I was right to be suspicious, but wrong about why there was so much open space all the way into the mid 1950s. It turns out there was in fact a huge country estate, the Ansyl Phillips Residence, that took up five-house wide and two block long swath of land from the south side of Ashland Avenue down to the north side of Greer.

Ansyl Phillips Residence, 4542 Ashland, Photograph by William Swekosky, 1940-1959, Missouri History Museum, N06788

Fire insurance maps show that in 1909, huge strips of land held wood frame country estates in the northwestern corner of the Greater Ville, and Elmbank Avenue had not even been cut through from east to west yet between Ashland and Greer. The Phillips Residence is the yellow one with the blue square on the left side of 4462 below. Aerial photography from 1955 reveals that the southern two-thirds had been subdivided, and tidy bungalows had been built, and Elmbank had been cut through. But it would take until 1957 for the northern third to be developed, and the trees that had still been visible in the 1955 aerial photograph were gone in the 1957 overhead shot. I suspect the mansion came crashing down at that time. Those twenty houses are the only clue of what was once there. I suspect that Elmbank might be a reminder of the former name of the estate, possibly.

Sanborn Fire Insurance Maps, St. Louis, Missouri, 1909 October, Sheet 052, Volume Seven

Below, this photograph presents a quandary; it is clearly labeled as Marcus and Ashland, but that does not make sense.

Intersection of Marcus and Ashland Avenues, June 2, 1920, Missouri History Museum, P0245-S03-00121-8n

The houses on the right side of the photograph are of a style that I’ve seen in the area, but they clearly do not match the houses that have clearly been on the block for a century.

Above, there is a series of vacant lots, but Google maps, reveal that an apartment building stood there that was demolished recently. Likewise, just in case, I checked Ashland Court, one block north, and these houses don’t match, either. They are not replacements, as they are clearly a century old.

Below, this photograph shows two rows of well-kept houses and a streetcar track going down a hill, in what is labeled as northbound Marcus Avenue from Ashland Avenue.

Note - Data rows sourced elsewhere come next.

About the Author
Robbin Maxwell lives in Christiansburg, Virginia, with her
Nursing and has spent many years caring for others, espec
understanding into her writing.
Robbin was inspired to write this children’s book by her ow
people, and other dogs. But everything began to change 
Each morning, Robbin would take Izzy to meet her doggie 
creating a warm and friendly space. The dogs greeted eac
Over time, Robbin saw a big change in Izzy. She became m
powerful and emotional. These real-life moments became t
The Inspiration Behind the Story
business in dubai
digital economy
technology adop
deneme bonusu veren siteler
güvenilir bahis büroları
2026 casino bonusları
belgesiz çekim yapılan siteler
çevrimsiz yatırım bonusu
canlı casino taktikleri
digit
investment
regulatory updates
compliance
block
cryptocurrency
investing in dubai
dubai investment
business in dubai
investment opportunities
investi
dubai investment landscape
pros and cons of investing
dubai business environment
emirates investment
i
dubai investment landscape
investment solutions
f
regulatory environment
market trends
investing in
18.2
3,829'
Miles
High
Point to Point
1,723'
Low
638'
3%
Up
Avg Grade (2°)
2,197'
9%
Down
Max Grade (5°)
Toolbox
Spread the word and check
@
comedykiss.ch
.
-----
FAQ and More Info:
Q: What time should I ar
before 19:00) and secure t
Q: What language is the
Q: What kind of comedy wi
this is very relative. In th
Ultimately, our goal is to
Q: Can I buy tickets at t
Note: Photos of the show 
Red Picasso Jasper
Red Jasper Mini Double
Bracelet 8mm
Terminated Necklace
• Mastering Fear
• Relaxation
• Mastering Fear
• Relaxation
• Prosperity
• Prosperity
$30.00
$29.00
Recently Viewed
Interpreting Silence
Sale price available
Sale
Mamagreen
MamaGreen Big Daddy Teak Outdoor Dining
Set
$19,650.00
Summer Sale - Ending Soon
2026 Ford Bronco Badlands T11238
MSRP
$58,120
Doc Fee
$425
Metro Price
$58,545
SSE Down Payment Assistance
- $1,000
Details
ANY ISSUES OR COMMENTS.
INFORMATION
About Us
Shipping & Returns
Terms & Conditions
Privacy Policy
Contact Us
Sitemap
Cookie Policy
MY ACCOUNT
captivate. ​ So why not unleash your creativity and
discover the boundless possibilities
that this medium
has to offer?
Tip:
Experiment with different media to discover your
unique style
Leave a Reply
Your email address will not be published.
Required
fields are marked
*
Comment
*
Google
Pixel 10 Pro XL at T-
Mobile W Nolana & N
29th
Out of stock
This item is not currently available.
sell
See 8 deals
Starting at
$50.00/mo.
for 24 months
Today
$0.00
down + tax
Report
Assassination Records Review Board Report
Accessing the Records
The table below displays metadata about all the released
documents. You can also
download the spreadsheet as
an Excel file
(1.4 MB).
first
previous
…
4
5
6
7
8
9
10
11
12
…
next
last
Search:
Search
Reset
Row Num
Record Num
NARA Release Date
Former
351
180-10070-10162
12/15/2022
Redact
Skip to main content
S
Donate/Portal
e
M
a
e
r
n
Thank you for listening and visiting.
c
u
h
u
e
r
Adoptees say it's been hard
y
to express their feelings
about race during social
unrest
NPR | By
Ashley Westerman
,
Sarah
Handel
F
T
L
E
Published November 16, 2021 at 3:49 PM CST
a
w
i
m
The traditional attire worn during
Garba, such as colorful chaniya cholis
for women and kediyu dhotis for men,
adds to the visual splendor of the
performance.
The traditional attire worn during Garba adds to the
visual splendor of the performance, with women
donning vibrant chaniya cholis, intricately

View Looking North Down Marcus from Ashland Avenue, June 2, 1920, Missouri History Museum, P0245-S03-00120-8n

But this cannot be true, as the Western Lutheran Cemetery has been on the east side of Marcus since the Nineteenth Century. Where is this streetscape in the photo above actually from? It is a mystery.

2 Comments Add yours

  1. Lynn says:

    You are correct. I lived on Marcus at Ashland 1960s. (Grandparents home). My relatives still own the home and live there. The cemetery you mentioned was at that northeast corner of Marcus and Ashland. There was a church on Marcus right next to it. This is my childhood neighborhood and the community was great. A lot of good fun loving memories.

    1. cnaffziger says:

      Interesting, thanks for sharing! The cemetery and church are still there, though the former gets pretty lush during the summer.